Passage given ::
= = =
Through the smart contract, digital tokens can be transferred to investors without any involvement of intermediaries once the terms of the contract (e.g. performance metrics based on value pools) are met. The contractual terms and historical data about the issuer and the underlying asset are encoded in the smart contract and this relevant (financial) data is easily accessible and visible to all participants on the blockchain.
Given the relatively nascent development of blockchain technology compared to the conventional financial model, the old market model, with its prominent intermediary players, will likely be retained for some time to come.
In the conventional financial market, there is sometimes a disparity in the information available to different participants, so that a party with more information about the market, usually the issuer, exploits this position to determine pricing; often to the detriment of the investor. Trading on blockchain technologies enables transparency and accuracy of trading information for all participants. This increased transparency in turn has an impact on the pricing and efficiency of traded securities.
Asset Tokenization Challenges
The wider adoption of asset tokenization in the Nigerian financial market is facing challenges. Foremost among these are the current limitations of technology. Competent technological capability, which is currently lacking, is required to maintain interoperability between blockchain platforms or between off-chain and on-chain market, scalability, cyber protection, data protection, network stability , the purpose of the regulations, etc.
= = =
Data shown ::
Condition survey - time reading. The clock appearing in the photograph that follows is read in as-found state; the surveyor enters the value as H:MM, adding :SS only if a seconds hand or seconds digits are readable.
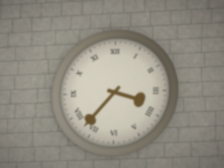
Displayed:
= = =
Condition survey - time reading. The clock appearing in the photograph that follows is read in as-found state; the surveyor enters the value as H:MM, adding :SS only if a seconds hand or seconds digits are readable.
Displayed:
= = =
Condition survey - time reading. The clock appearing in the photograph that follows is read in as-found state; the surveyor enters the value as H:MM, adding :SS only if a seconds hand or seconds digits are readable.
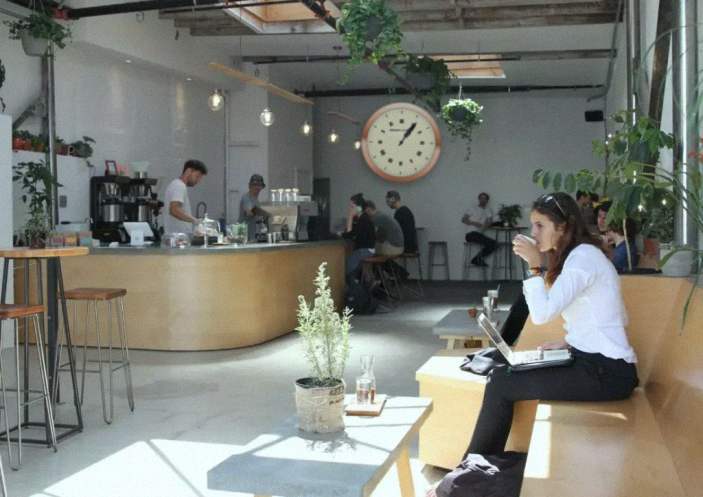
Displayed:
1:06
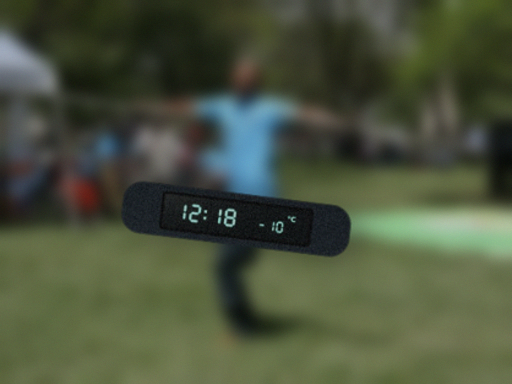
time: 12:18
= = =
Aim ::
According to the passage on asset tokenization, what is the foremost challenge to its wider adoption in the Nigerian financial market?

The completed task ::
The current limitations of technology.